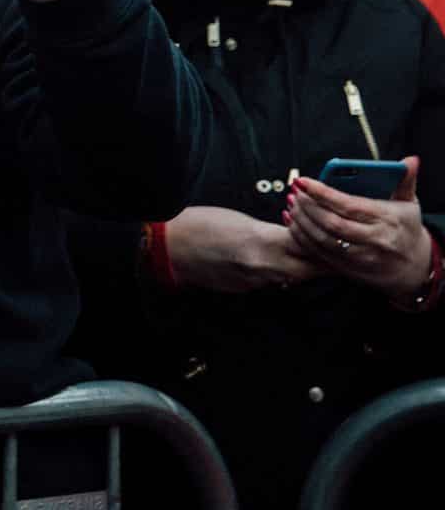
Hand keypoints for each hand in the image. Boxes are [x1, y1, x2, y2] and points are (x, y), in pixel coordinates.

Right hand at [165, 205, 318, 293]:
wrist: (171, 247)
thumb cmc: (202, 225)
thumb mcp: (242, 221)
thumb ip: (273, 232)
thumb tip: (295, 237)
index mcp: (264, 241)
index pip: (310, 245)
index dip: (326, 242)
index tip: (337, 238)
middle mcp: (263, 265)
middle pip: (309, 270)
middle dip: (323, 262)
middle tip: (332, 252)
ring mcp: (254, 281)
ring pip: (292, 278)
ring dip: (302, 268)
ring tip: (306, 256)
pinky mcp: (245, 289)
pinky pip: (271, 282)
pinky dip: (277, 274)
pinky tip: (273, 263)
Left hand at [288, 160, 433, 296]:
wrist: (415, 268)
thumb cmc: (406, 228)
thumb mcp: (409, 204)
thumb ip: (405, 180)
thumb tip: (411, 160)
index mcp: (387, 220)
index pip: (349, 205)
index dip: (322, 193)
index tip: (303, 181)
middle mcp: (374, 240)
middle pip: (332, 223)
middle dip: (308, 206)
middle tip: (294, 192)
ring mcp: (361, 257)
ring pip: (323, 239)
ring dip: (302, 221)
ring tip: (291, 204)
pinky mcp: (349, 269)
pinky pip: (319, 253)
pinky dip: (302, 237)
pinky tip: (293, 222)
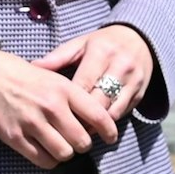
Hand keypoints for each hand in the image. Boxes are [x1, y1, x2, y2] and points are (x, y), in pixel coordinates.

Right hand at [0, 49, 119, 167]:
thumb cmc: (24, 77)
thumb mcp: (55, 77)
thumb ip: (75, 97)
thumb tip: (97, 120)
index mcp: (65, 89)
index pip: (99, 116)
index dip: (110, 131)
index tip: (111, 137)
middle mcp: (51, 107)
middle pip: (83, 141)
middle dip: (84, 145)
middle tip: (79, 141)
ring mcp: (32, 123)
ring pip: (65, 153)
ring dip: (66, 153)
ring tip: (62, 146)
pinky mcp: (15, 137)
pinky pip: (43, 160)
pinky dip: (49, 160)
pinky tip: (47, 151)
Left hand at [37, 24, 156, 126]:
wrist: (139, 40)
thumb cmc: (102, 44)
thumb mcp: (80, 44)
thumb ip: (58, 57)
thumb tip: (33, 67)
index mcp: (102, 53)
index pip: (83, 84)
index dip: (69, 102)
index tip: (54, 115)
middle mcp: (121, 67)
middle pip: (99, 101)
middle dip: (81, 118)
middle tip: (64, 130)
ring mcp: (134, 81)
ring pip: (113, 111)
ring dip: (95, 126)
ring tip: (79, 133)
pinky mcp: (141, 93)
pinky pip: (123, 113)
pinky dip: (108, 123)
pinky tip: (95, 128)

# # #

▸ **WHAT TO DO**
For each line above that contains the word "hand", copy that line.

▸ **WRITTEN ANSWER**
Hand keypoints for each hand in the image. Boxes are [x1, y1, x2, y2] and points are (x, y), in pixel coordinates.
Right hand at [165, 205, 318, 293]:
Left hand at [288, 160, 433, 296]:
Hand keypoints for each hand in the image. Boxes are [x1, y1, x2, y2] and points are (x, y), in pixel coordinates.
Right hand at [0, 49, 119, 167]:
Left hand at [37, 24, 156, 126]:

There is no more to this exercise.